Se l’intervento è consistente, potrebbe avere un effetto negativo anche sul rating del Paese e innescare un rialzo degli interessi pagati sui titoli pubblici. Spesso è difficile stimare esattamente l’ammontare di crediti dubbi di cui le banche devono disfarsi per ritornare ad una piena operatività che solitamente iniziano a diminuire 18/24 mesi dopo l’inizio della ripresa. Nel frattempo il fardello per le casse pubbliche può diventare davvero gravoso. Ci sono però anche dei potenziali benefici indiretti a favore dei cittadini. Se l’operazione ha successo, la gravità della crisi può risultare attenuata e i tempi di una ripresa possono essere effettivamente accelerati.

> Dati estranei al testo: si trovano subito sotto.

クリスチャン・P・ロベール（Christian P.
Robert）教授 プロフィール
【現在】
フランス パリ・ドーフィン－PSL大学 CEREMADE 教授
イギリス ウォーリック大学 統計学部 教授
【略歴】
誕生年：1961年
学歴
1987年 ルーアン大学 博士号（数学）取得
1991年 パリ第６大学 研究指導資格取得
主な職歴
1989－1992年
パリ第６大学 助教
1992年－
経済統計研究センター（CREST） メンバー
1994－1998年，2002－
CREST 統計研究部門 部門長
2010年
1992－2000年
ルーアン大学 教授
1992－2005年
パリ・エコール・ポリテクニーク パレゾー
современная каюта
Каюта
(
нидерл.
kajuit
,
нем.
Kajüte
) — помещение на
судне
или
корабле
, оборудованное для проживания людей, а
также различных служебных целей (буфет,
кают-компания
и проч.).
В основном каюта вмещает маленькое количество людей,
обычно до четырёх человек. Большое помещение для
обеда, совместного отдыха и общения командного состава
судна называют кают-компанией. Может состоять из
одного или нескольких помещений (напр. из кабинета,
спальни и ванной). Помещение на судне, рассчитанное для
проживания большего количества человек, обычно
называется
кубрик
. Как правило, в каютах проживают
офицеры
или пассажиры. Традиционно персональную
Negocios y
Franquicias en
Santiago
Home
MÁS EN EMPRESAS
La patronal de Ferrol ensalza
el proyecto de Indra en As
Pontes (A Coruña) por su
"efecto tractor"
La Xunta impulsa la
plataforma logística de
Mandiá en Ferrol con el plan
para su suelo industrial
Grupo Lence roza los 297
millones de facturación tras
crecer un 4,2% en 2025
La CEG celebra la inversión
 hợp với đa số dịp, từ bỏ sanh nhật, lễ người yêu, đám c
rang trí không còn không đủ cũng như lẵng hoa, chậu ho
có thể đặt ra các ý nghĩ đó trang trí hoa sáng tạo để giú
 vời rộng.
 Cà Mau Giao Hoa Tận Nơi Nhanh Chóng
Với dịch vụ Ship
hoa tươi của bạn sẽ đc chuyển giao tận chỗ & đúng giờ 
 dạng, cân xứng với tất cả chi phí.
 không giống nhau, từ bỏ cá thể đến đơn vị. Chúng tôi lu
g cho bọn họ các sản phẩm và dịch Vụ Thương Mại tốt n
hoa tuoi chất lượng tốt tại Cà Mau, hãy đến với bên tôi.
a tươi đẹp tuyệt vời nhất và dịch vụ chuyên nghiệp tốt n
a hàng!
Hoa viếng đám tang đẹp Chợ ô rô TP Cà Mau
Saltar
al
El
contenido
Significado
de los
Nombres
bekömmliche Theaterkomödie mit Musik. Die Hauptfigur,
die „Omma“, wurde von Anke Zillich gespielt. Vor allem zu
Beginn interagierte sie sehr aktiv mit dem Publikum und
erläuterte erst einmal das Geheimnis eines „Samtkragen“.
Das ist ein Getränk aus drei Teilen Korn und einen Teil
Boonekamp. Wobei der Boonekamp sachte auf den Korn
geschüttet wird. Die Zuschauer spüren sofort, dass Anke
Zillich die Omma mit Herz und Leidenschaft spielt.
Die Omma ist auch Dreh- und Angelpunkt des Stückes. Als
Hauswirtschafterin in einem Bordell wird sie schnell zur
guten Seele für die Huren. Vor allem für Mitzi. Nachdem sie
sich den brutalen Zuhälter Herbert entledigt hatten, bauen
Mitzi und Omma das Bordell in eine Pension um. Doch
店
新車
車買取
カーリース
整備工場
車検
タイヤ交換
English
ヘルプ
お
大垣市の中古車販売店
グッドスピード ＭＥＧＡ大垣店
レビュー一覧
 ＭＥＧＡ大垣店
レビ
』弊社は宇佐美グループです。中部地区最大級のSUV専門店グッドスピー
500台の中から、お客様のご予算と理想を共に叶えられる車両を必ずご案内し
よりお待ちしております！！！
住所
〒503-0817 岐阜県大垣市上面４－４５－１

Cosa cambia per chi chiede credito e per chi ha dei debiti – Ripulite e rinforzate, le banche dovrebbero essere pronte, almeno in teoria, per erogare nuovi finanziamenti. Gli indicatori patrimoniali migliorano, non serve più accantonare soldi per far fronte alle possibili perdite sui crediti in sofferenza. Nella pratica non tutto fila sempre così liscio. In Spagna ad esempio la creazione della bad bank ha sì salvato gli istituti beneficiari dalla bancarotta, ma sinora non ha avuto gli effetti sperati in termini di ripresa dei crediti all’economia.
Per i debitori dei prestiti ceduti alla bad bank ci sono vantaggi e svantaggi. Per loro è possibile forse usufruire di scadenze più dilazionate ma se entrano in gioco soggetti specializzati nel recupero dei crediti è possibile che la pressione nei loro confronti diventi ancora più forte. Quella a cui lavorano Intesa San Paolo e Unicredit è una “bad bank”? Non nel senso utilizzato sinora. I due big italiani del credito stanno ipotizzando di creare congiuntamente una struttura privata in cui far confluire i rispettivi crediti dubbi (in tutto circa 120 miliardi di euro tra sofferenze e incagli) per affidarne poi la gestione al fondo specializzato KKR. Un’ iniziativa che non prevede interventi pubblici di sorta e non grava sul bilancio statale. Nell’immediato, l’operazione serve soprattutto per abbellire i bilanci, rendere i propri titoli più appetibili sui mercati e migliorare gli indicatori patrimoniali in vista degli esami di Banca centrale ed Autorità bancaria europee. In prospettiva affidare a specialisti la gestione dei crediti in sofferenza potrebbe consentire ai due istituti di racimolare effettivamente qualche soldo in più.